Parallel Computation¶
runHiC provides two layers of parallel computing:
You can specify the number of threads / processes when you run
runHiC mapping
,runHiC filtering
,runHiC binning
andrunHiC pileup
subcommands, by setting the-t/--threads
or--nproc
arguments.If you have access to a HPC cluster. The most efficient way to process a deeply-sequenced library is to submit the same command across multiple nodes.

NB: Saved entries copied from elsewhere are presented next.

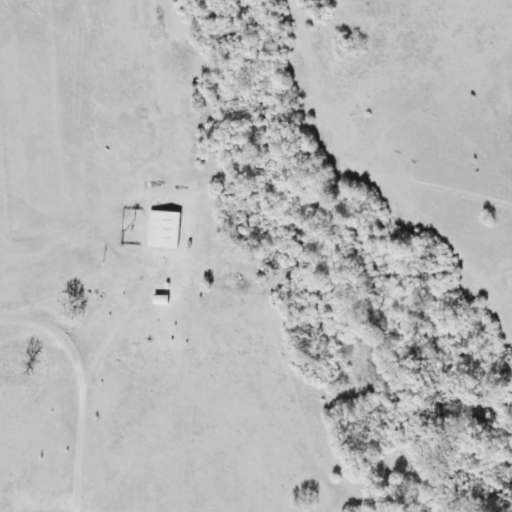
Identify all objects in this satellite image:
building: (169, 229)
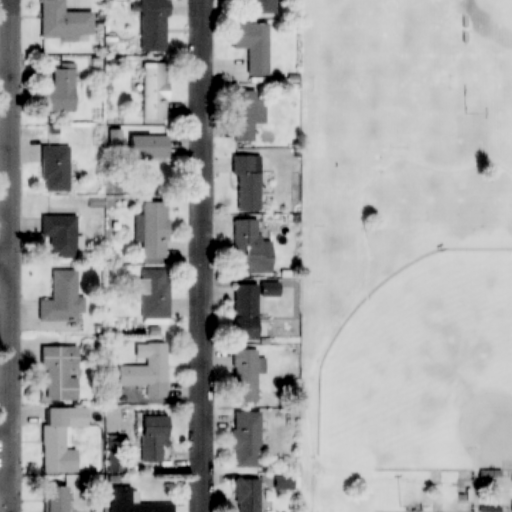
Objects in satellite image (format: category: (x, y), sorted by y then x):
building: (261, 6)
building: (262, 6)
building: (62, 21)
building: (62, 21)
building: (151, 23)
building: (152, 26)
building: (251, 42)
building: (252, 45)
park: (377, 49)
park: (498, 71)
building: (57, 87)
building: (151, 89)
building: (154, 91)
building: (58, 92)
building: (245, 112)
building: (246, 115)
building: (113, 132)
building: (145, 142)
building: (146, 148)
building: (55, 169)
building: (245, 183)
building: (154, 229)
building: (60, 235)
building: (250, 249)
road: (11, 255)
road: (203, 256)
road: (6, 258)
road: (367, 275)
building: (154, 297)
building: (62, 298)
building: (248, 307)
park: (426, 369)
building: (58, 370)
building: (147, 372)
building: (244, 376)
building: (59, 438)
building: (152, 439)
building: (246, 439)
building: (283, 484)
building: (247, 495)
building: (53, 499)
building: (134, 502)
park: (383, 511)
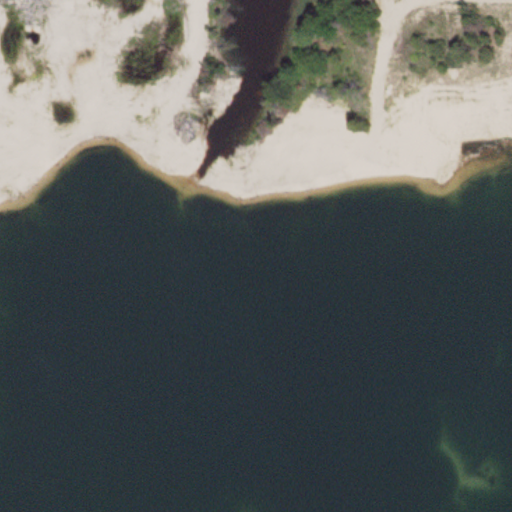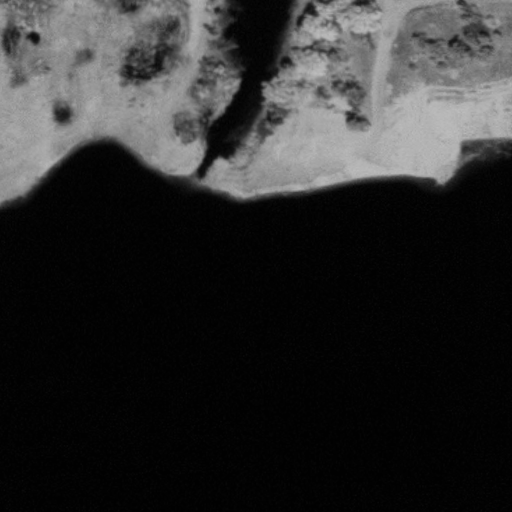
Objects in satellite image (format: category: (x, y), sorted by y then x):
park: (256, 256)
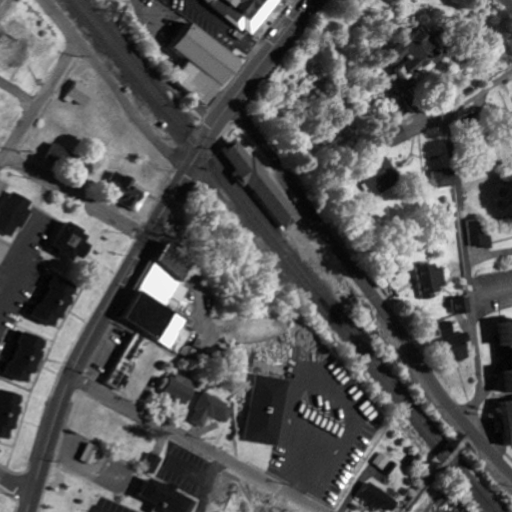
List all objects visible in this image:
building: (237, 8)
road: (147, 40)
building: (10, 49)
building: (417, 56)
building: (202, 66)
road: (113, 84)
building: (81, 95)
road: (39, 100)
road: (186, 103)
building: (396, 136)
building: (443, 179)
building: (381, 181)
building: (258, 182)
building: (261, 190)
building: (127, 192)
road: (74, 194)
building: (11, 212)
building: (13, 213)
building: (477, 234)
road: (462, 236)
road: (140, 241)
building: (68, 242)
building: (70, 243)
railway: (285, 255)
road: (18, 275)
building: (426, 279)
road: (367, 290)
building: (49, 299)
building: (51, 300)
building: (162, 300)
building: (443, 329)
building: (510, 343)
building: (454, 348)
building: (19, 353)
building: (24, 356)
building: (128, 362)
building: (507, 383)
building: (178, 387)
road: (75, 403)
building: (6, 409)
building: (265, 410)
building: (9, 411)
building: (211, 411)
park: (510, 422)
road: (195, 443)
road: (192, 450)
building: (90, 454)
building: (151, 464)
road: (190, 473)
road: (16, 484)
road: (208, 484)
road: (260, 487)
building: (164, 496)
road: (14, 497)
building: (164, 498)
building: (378, 498)
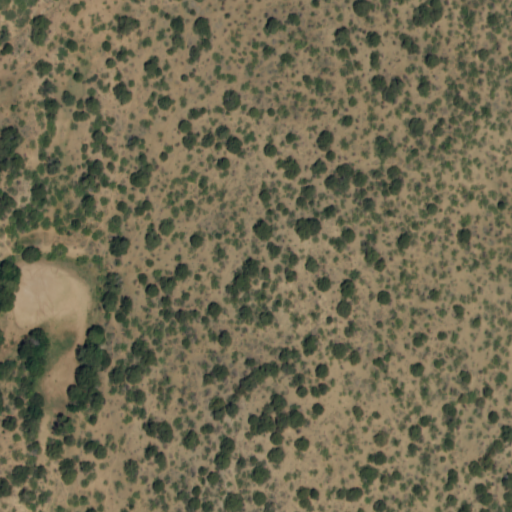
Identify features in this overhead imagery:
road: (126, 128)
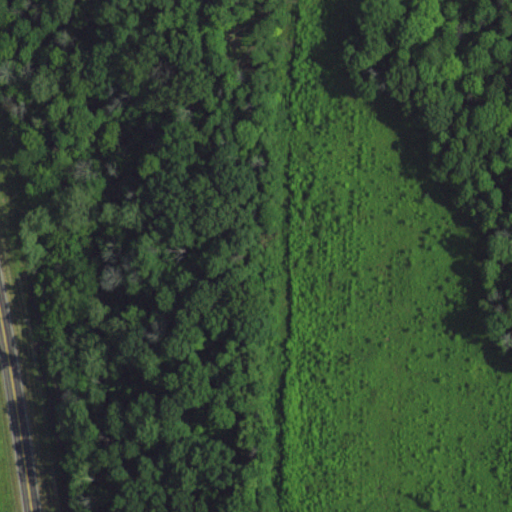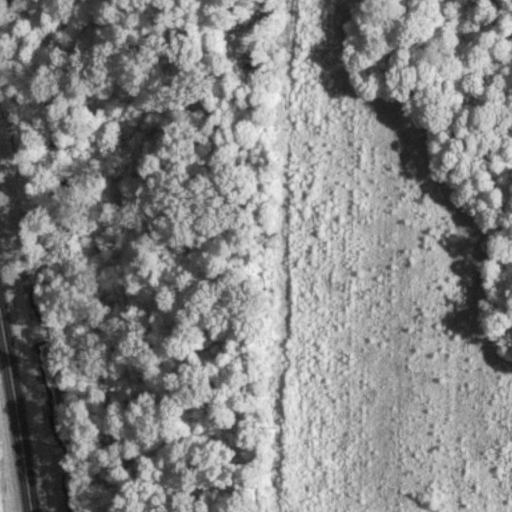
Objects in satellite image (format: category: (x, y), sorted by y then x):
road: (15, 417)
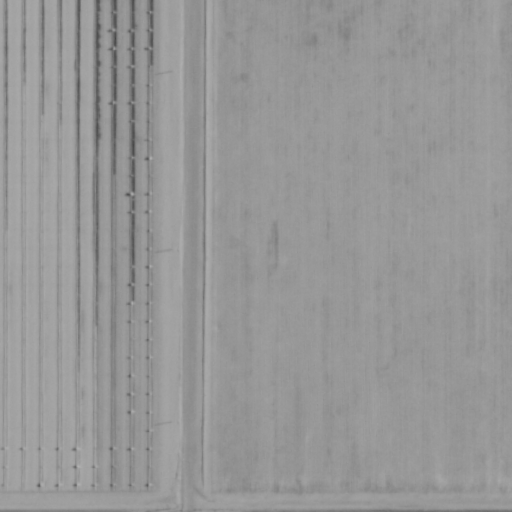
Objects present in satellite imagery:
crop: (361, 246)
crop: (87, 253)
road: (189, 255)
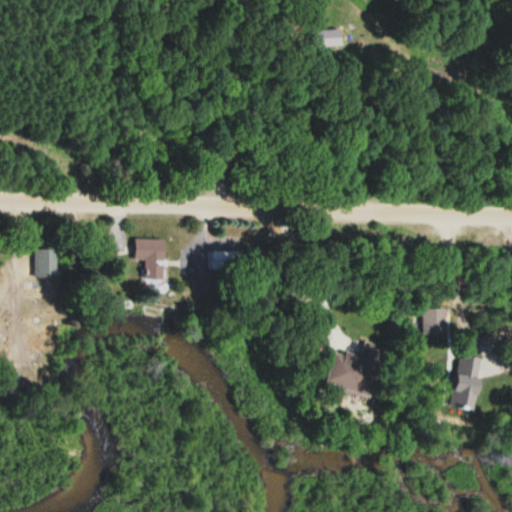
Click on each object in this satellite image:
building: (326, 38)
road: (256, 204)
building: (149, 250)
building: (223, 261)
river: (145, 337)
building: (357, 369)
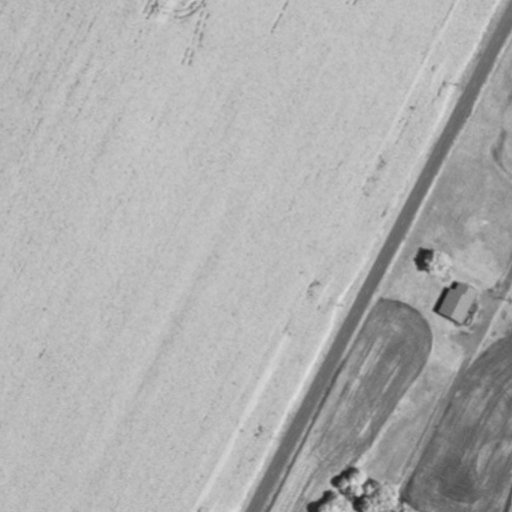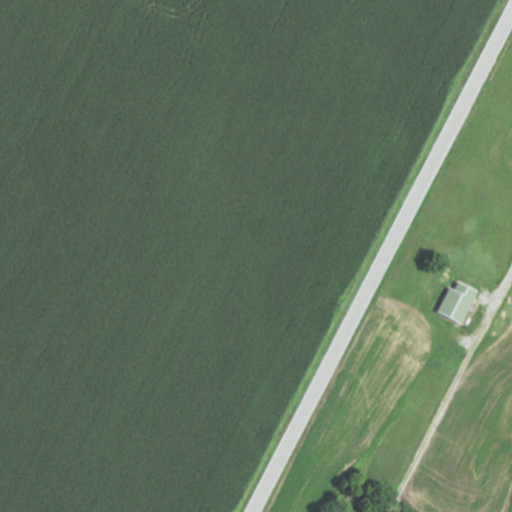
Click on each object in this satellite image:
road: (383, 264)
building: (460, 303)
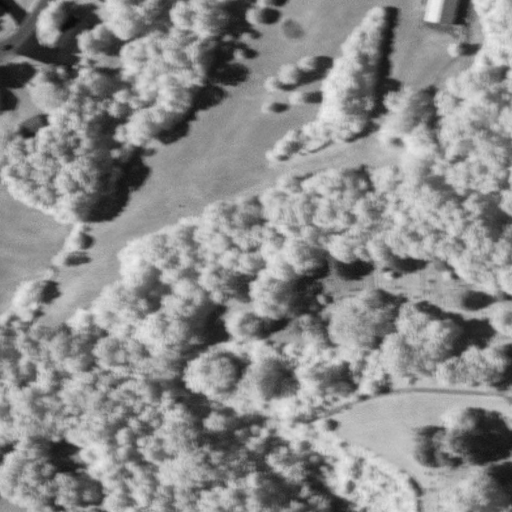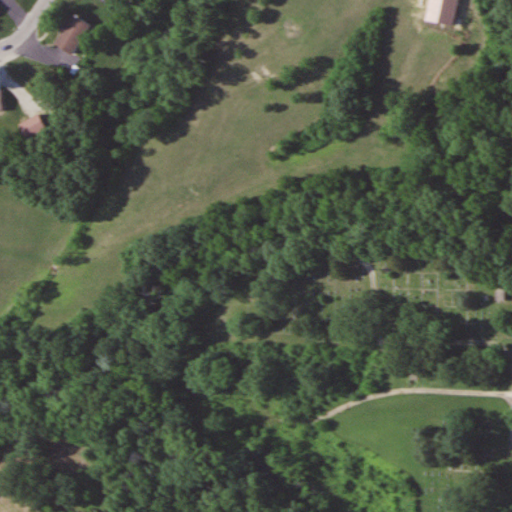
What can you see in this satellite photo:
building: (449, 11)
road: (25, 27)
building: (72, 33)
building: (1, 101)
building: (33, 127)
road: (309, 326)
park: (348, 366)
road: (376, 395)
road: (282, 474)
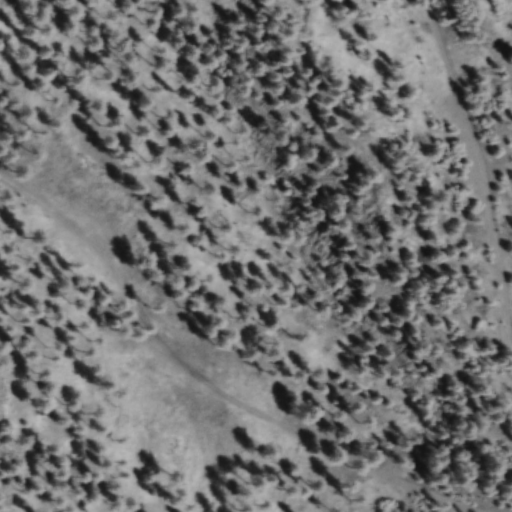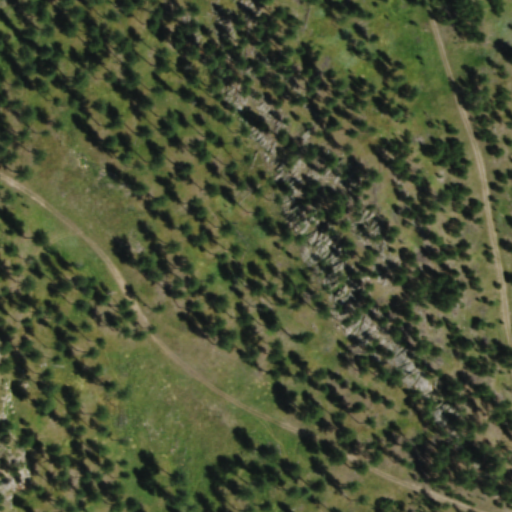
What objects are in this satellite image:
road: (419, 486)
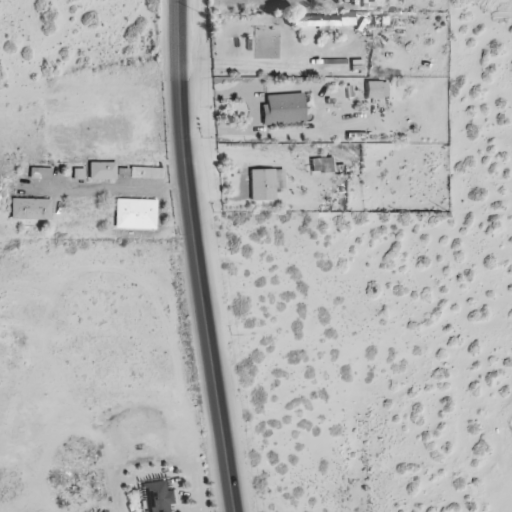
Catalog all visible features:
building: (320, 22)
road: (266, 64)
building: (369, 90)
building: (280, 109)
building: (319, 165)
building: (99, 171)
building: (38, 173)
building: (144, 173)
building: (76, 174)
building: (263, 184)
road: (104, 187)
building: (28, 209)
building: (132, 214)
road: (195, 256)
building: (154, 497)
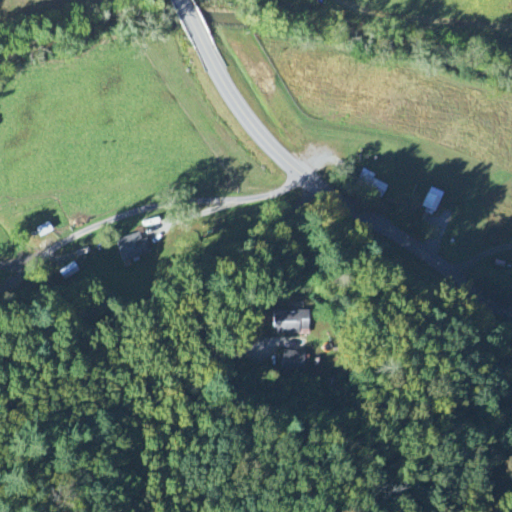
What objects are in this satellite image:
road: (317, 185)
building: (431, 201)
road: (144, 209)
building: (133, 248)
road: (13, 269)
building: (68, 272)
road: (190, 290)
building: (290, 323)
building: (293, 363)
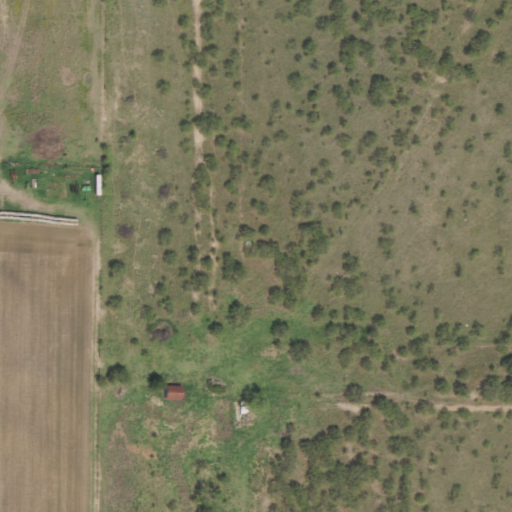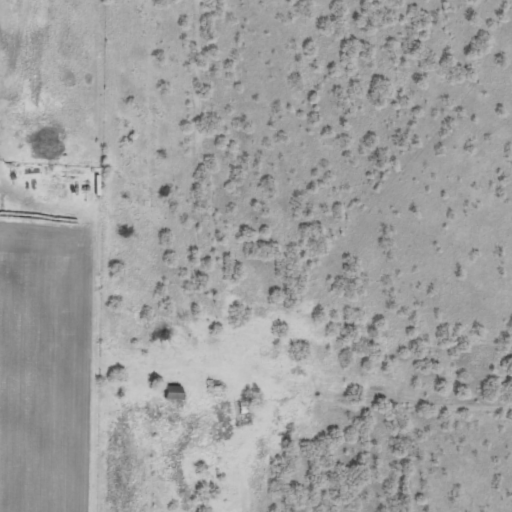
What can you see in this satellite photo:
building: (175, 392)
building: (175, 392)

And runHiC will parallel the tasks for you automatically.
Example¶
To show how to launch runHiC on our example data across multiple nodes of a cluster, let’s create a sub-folder within workspace and copy the meta data file into it:
$ mkdir run-on-cluster
$ cp datasets.tsv ./run-on-cluster
$ cd run-on-cluster
Then change to the run-on-cluster sub-folder, and submit the command below (you may need to write a job submission script based on the resource management system installed on your cluster):
$ runHiC pileup -p ../../data/ -g hg38 -f HiC-SRA -F SRA -A bwa-mem -t 20 --include-readid --drop-seq --chunkSize 1500000 --logFile runHiC-1.log
Then swith to a different node, and submit the same command for the 2nd time:
$ runHiC pileup -p ../../data/ -g hg38 -f HiC-SRA -F SRA -A bwa-mem -t 20 --include-readid --drop-seq --chunkSize 1500000 --logFile runHiC-2.log
Then swith to a 3rd node:
$ runHiC pileup -p ../../data/ -g hg38 -f HiC-SRA -F SRA -A bwa-mem -t 20 --include-readid --drop-seq --chunkSize 1500000 --logFile runHiC-3.log
That’s it! You can flexibly allocate the number of threads for each node and the number of processes to launch to utilize the cluster at the most extent.